The data is to be reproduced in full and without error.

(Collected data entries)
= = = = =
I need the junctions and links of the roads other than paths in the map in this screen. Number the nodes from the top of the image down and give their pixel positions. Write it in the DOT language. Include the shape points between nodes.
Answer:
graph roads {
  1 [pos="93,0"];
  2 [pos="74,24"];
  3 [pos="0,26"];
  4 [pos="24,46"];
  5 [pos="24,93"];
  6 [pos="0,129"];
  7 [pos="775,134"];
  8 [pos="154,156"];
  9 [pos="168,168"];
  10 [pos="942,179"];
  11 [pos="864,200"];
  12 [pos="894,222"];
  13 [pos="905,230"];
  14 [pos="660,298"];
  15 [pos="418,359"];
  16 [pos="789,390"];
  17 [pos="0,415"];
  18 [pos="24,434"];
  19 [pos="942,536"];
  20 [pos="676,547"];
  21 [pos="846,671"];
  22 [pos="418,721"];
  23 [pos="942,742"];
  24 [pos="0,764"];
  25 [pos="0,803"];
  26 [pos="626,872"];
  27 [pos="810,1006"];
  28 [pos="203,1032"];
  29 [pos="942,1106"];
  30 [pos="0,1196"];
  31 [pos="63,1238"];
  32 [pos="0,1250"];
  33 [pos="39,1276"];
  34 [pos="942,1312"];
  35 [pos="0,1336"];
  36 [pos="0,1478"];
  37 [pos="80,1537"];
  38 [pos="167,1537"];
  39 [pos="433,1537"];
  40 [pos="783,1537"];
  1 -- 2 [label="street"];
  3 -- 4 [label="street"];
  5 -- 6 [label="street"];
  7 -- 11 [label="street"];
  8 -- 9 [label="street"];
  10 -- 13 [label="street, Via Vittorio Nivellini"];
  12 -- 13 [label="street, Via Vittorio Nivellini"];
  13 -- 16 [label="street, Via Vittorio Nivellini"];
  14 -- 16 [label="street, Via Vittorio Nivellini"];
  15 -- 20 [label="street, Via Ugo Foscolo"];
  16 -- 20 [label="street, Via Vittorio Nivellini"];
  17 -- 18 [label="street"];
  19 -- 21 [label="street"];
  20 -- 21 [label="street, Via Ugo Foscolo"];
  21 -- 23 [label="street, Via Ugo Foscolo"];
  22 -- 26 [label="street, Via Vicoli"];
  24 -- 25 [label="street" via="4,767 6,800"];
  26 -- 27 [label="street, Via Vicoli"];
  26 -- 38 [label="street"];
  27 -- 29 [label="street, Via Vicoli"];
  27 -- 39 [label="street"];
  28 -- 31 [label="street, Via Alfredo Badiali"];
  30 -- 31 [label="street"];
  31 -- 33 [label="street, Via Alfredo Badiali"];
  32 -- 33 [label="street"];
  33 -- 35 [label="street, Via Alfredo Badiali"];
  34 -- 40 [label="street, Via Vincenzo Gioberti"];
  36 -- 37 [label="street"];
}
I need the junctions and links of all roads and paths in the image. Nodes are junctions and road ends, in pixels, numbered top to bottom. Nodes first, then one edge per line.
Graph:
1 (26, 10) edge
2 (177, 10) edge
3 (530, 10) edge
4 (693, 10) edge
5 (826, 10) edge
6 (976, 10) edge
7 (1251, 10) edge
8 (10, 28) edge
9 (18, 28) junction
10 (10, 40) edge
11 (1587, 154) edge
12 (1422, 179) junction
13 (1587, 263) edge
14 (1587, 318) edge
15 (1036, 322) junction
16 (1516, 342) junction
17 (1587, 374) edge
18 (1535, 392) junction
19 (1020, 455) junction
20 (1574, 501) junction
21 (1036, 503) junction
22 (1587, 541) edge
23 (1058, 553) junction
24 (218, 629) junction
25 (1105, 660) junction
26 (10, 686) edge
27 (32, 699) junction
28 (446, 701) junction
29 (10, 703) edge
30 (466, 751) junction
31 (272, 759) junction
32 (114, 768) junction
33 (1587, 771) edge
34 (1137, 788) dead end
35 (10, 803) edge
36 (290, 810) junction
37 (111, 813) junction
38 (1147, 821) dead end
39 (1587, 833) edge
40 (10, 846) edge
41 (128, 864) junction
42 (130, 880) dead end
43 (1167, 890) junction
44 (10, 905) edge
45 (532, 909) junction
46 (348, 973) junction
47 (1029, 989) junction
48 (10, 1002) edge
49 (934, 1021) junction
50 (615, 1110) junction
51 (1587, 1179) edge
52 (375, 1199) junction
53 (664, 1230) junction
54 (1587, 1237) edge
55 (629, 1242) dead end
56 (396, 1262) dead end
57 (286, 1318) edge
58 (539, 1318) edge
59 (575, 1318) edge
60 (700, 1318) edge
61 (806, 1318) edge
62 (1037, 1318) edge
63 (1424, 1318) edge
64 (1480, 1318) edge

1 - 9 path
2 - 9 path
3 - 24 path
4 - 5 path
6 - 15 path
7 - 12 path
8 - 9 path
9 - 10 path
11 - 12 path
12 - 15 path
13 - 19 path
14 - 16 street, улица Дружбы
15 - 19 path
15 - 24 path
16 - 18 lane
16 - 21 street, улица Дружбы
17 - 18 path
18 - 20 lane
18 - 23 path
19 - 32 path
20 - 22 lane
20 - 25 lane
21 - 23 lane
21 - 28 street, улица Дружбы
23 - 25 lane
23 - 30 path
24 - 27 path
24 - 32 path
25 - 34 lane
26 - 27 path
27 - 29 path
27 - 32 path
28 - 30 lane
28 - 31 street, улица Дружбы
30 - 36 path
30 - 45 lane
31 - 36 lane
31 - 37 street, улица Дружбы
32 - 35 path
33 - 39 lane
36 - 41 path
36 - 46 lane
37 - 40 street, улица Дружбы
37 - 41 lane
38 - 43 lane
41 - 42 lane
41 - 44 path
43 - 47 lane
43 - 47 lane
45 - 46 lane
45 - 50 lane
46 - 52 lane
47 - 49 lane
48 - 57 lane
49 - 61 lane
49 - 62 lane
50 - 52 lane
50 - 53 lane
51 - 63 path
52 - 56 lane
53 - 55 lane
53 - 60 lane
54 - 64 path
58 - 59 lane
= = = = =
- SOLUTION FOR THIS TASK -
I need the junctions and links of the roads other than paths in the map in this screen. Number the nodes from the top of the image down and give their pixel positions. Write it in the DOT language. Include the shape points between nodes.
Answer:
graph roads {
  1 [pos="93,0"];
  2 [pos="74,24"];
  3 [pos="0,26"];
  4 [pos="24,46"];
  5 [pos="24,93"];
  6 [pos="0,129"];
  7 [pos="775,134"];
  8 [pos="154,156"];
  9 [pos="168,168"];
  10 [pos="942,179"];
  11 [pos="864,200"];
  12 [pos="894,222"];
  13 [pos="905,230"];
  14 [pos="660,298"];
  15 [pos="418,359"];
  16 [pos="789,390"];
  17 [pos="0,415"];
  18 [pos="24,434"];
  19 [pos="942,536"];
  20 [pos="676,547"];
  21 [pos="846,671"];
  22 [pos="418,721"];
  23 [pos="942,742"];
  24 [pos="0,764"];
  25 [pos="0,803"];
  26 [pos="626,872"];
  27 [pos="810,1006"];
  28 [pos="203,1032"];
  29 [pos="942,1106"];
  30 [pos="0,1196"];
  31 [pos="63,1238"];
  32 [pos="0,1250"];
  33 [pos="39,1276"];
  34 [pos="942,1312"];
  35 [pos="0,1336"];
  36 [pos="0,1478"];
  37 [pos="80,1537"];
  38 [pos="167,1537"];
  39 [pos="433,1537"];
  40 [pos="783,1537"];
  1 -- 2 [label="street"];
  3 -- 4 [label="street"];
  5 -- 6 [label="street"];
  7 -- 11 [label="street"];
  8 -- 9 [label="street"];
  10 -- 13 [label="street, Via Vittorio Nivellini"];
  12 -- 13 [label="street, Via Vittorio Nivellini"];
  13 -- 16 [label="street, Via Vittorio Nivellini"];
  14 -- 16 [label="street, Via Vittorio Nivellini"];
  15 -- 20 [label="street, Via Ugo Foscolo"];
  16 -- 20 [label="street, Via Vittorio Nivellini"];
  17 -- 18 [label="street"];
  19 -- 21 [label="street"];
  20 -- 21 [label="street, Via Ugo Foscolo"];
  21 -- 23 [label="street, Via Ugo Foscolo"];
  22 -- 26 [label="street, Via Vicoli"];
  24 -- 25 [label="street" via="4,767 6,800"];
  26 -- 27 [label="street, Via Vicoli"];
  26 -- 38 [label="street"];
  27 -- 29 [label="street, Via Vicoli"];
  27 -- 39 [label="street"];
  28 -- 31 [label="street, Via Alfredo Badiali"];
  30 -- 31 [label="street"];
  31 -- 33 [label="street, Via Alfredo Badiali"];
  32 -- 33 [label="street"];
  33 -- 35 [label="street, Via Alfredo Badiali"];
  34 -- 40 [label="street, Via Vincenzo Gioberti"];
  36 -- 37 [label="street"];
}
I need the junctions and links of all roads and paths in the image. Nodes are junctions and road ends, in pixels, numbered top to bottom. Nodes first, then one edge per line.
Graph:
1 (26, 10) edge
2 (177, 10) edge
3 (530, 10) edge
4 (693, 10) edge
5 (826, 10) edge
6 (976, 10) edge
7 (1251, 10) edge
8 (10, 28) edge
9 (18, 28) junction
10 (10, 40) edge
11 (1587, 154) edge
12 (1422, 179) junction
13 (1587, 263) edge
14 (1587, 318) edge
15 (1036, 322) junction
16 (1516, 342) junction
17 (1587, 374) edge
18 (1535, 392) junction
19 (1020, 455) junction
20 (1574, 501) junction
21 (1036, 503) junction
22 (1587, 541) edge
23 (1058, 553) junction
24 (218, 629) junction
25 (1105, 660) junction
26 (10, 686) edge
27 (32, 699) junction
28 (446, 701) junction
29 (10, 703) edge
30 (466, 751) junction
31 (272, 759) junction
32 (114, 768) junction
33 (1587, 771) edge
34 (1137, 788) dead end
35 (10, 803) edge
36 (290, 810) junction
37 (111, 813) junction
38 (1147, 821) dead end
39 (1587, 833) edge
40 (10, 846) edge
41 (128, 864) junction
42 (130, 880) dead end
43 (1167, 890) junction
44 (10, 905) edge
45 (532, 909) junction
46 (348, 973) junction
47 (1029, 989) junction
48 (10, 1002) edge
49 (934, 1021) junction
50 (615, 1110) junction
51 (1587, 1179) edge
52 (375, 1199) junction
53 (664, 1230) junction
54 (1587, 1237) edge
55 (629, 1242) dead end
56 (396, 1262) dead end
57 (286, 1318) edge
58 (539, 1318) edge
59 (575, 1318) edge
60 (700, 1318) edge
61 (806, 1318) edge
62 (1037, 1318) edge
63 (1424, 1318) edge
64 (1480, 1318) edge

1 - 9 path
2 - 9 path
3 - 24 path
4 - 5 path
6 - 15 path
7 - 12 path
8 - 9 path
9 - 10 path
11 - 12 path
12 - 15 path
13 - 19 path
14 - 16 street, улица Дружбы
15 - 19 path
15 - 24 path
16 - 18 lane
16 - 21 street, улица Дружбы
17 - 18 path
18 - 20 lane
18 - 23 path
19 - 32 path
20 - 22 lane
20 - 25 lane
21 - 23 lane
21 - 28 street, улица Дружбы
23 - 25 lane
23 - 30 path
24 - 27 path
24 - 32 path
25 - 34 lane
26 - 27 path
27 - 29 path
27 - 32 path
28 - 30 lane
28 - 31 street, улица Дружбы
30 - 36 path
30 - 45 lane
31 - 36 lane
31 - 37 street, улица Дружбы
32 - 35 path
33 - 39 lane
36 - 41 path
36 - 46 lane
37 - 40 street, улица Дружбы
37 - 41 lane
38 - 43 lane
41 - 42 lane
41 - 44 path
43 - 47 lane
43 - 47 lane
45 - 46 lane
45 - 50 lane
46 - 52 lane
47 - 49 lane
48 - 57 lane
49 - 61 lane
49 - 62 lane
50 - 52 lane
50 - 53 lane
51 - 63 path
52 - 56 lane
53 - 55 lane
53 - 60 lane
54 - 64 path
58 - 59 lane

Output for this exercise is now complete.